The Wall Street Journal reports that a few officers literally debriefed a young man in Brooklyn last month after he told them that his underwear was made to conceal things. The news spread quickly throughout the entire police department, and now that the NYPD knows bad guys have another hiding place, a policy change could very well be in the works.
Instead of the standard light pat-downs around suspects’ waistbands, the knowledge that this secret underwear exists is going to cause police to have to undertake more thorough searches of some suspects, said Capt. Vincent Patti.
The police have singled out a specific brand of secret-pocket underwear called Stashitwear, though the company’s owner says he thinks he only has a few customers in New York City. And he also says his product isn’t marketed specifically to criminals, but its roomy pouch is pretty handy for stashing away things you wouldn’t want someone else to find.
“I always stashed my money when traveling so I don’t lose it or get pick-pocketed,” [said Phillip Scott, who invented Stashitwear].
After he lost his wallet on a trip a few years back, Mr.

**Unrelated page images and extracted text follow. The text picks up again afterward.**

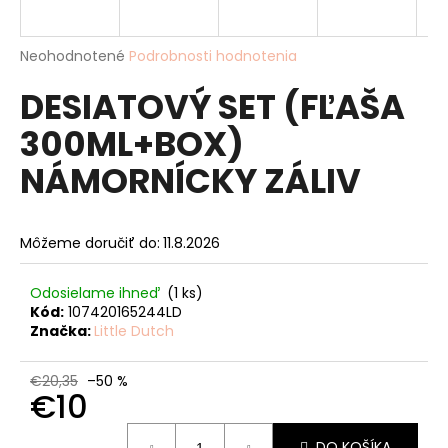
á
j
Priemerné
Neohodnotené
Podrobnosti hodnotenia
s
hodnotenie
DESIATOVÝ SET (FĽAŠA
produktu
ť
je
?
300ML+BOX)
0,0
z
NÁMORNÍCKY ZÁLIV
5
hviezdičiek.
HĽADAŤ
Môžeme doručiť do:
11.8.2026
Odosielame ihneď
(1 ks)
Kód:
107420165244LD
O
Značka:
Little Dutch
d
p
€20,35
–50 %
o
€10
r
ú
Jednotková
DO KOŠÍKA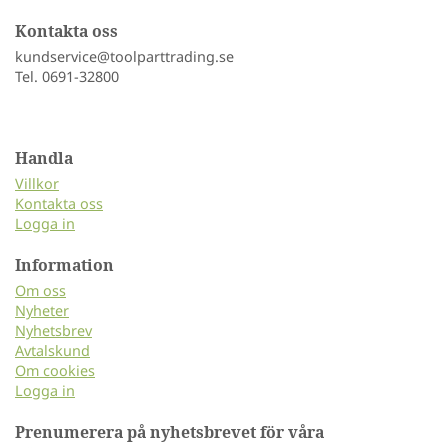
Kontakta oss
kundservice@toolparttrading.se
Tel. 0691-32800
Handla
Villkor
Kontakta oss
Logga in
Information
Om oss
Nyheter
Nyhetsbrev
Avtalskund
Om cookies
Logga in
Prenumerera på nyhetsbrevet för våra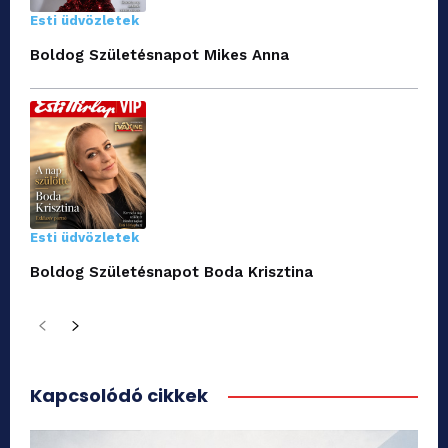
Esti üdvözletek
Boldog Születésnapot Mikes Anna
Esti üdvözletek
Boldog Születésnapot Boda Krisztina
Kapcsolódó cikkek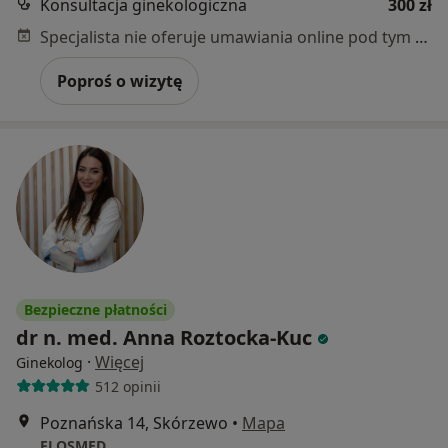
Konsultacja ginekologiczna
300 zł
Specjalista nie oferuje umawiania online pod tym adresem.
Poproś o wizytę
Bezpieczne płatności
dr n. med. Anna Roztocka-Kuc
·
Więcej
Ginekolog
512 opinii
Poznańska 14, Skórzewo
•
Mapa
FLOSMED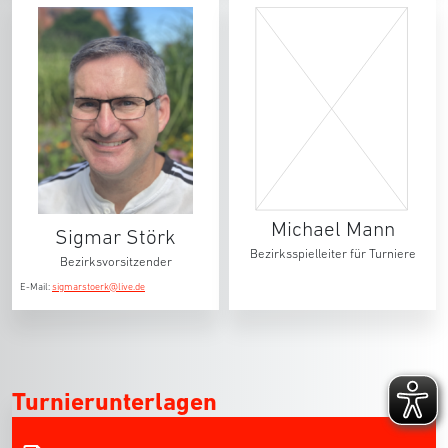
Michael Mann
Sigmar Störk
Bezirksspielleiter für Turniere
Bezirksvorsitzender
E-Mail:
sigmarstoerk@live.de
Turnierunterlagen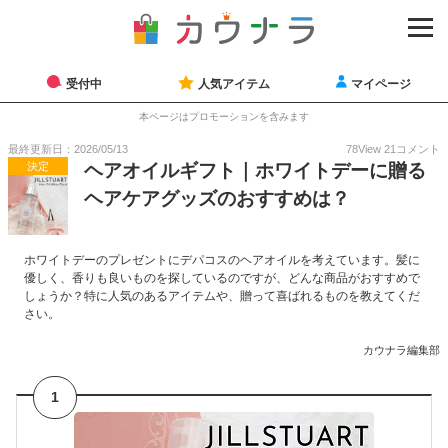
受付中
人気アイテム
マイページ
本ページはプロモーションを含みます
最終更新日：2026/05/13
78
View
21
コメント
決定
ヘアオイルギフト｜ホワイトデーに贈る
ヘアケアグッズのおすすめは？
ホワイトデーのプレゼントにデパコスのヘアオイルを考えています。髪に
優しく、香りも良いものを探しているのですが、どんな商品がおすすめで
しょうか？特に人気のあるアイテムや、贈って喜ばれるものを教えてくだ
さい。
カウナラ編集部
1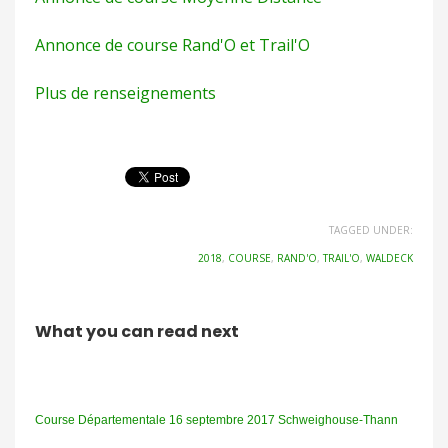
Annonce de course Rand'O et Trail'O
Plus de renseignements
TAGGED UNDER:
2018
,
COURSE
,
RAND'O
,
TRAIL'O
,
WALDECK
What you can read next
Course Départementale 16 septembre 2017 Schweighouse-Thann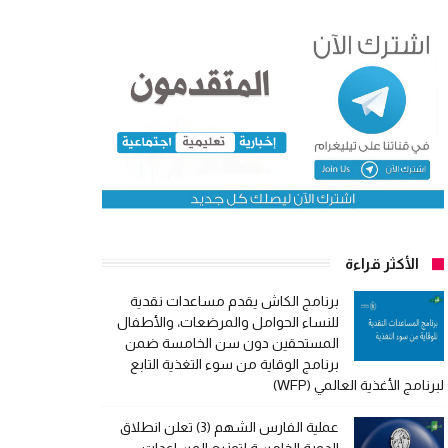
الأكثر قراءة
برنامج الكاش يقدم مساعدات نقدية
للنساء الحوامل والمرضعات، والأطفال
المستحقين دون سن الخامسة ضمن
برنامج الوقاية من سوء التغذية التابع
لبرنامج الأغذية العالمي (WFP)
عملية الفارس الشهم (3) تعلن انطلاق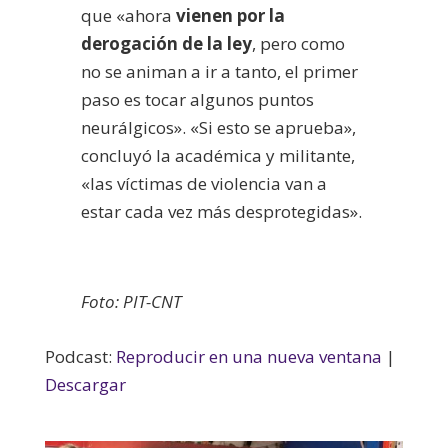
que «ahora
vienen por la
derogación de la ley
, pero como
no se animan a ir a tanto, el primer
paso es tocar algunos puntos
neurálgicos». «Si esto se aprueba»,
concluyó la académica y militante,
«las víctimas de violencia van a
estar cada vez más desprotegidas».
Foto: PIT-CNT
Podcast:
Reproducir en una nueva ventana
|
Descargar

Scott says he searched the Internet for ways to stash his cash, license, credit cards and important documents, but all he could find was a money belt or hats that had hidden compartments.
While it’s probably not the most comforting news that your product is being used by people on the wrong side of the law — and that one of the largest police departments in the country has its eye on you — The Journal says Scott changed his website to be more presentable after he found out the news.
After speaking with a reporter, the Stashitwear owner had his website changed. The photo of Mr. Scott in which he resembled a hillbilly was replaced with one of him wearing sunglasses, a white shirt and tie.
Clothes make the man. And apparently, underwear facilitates the crime.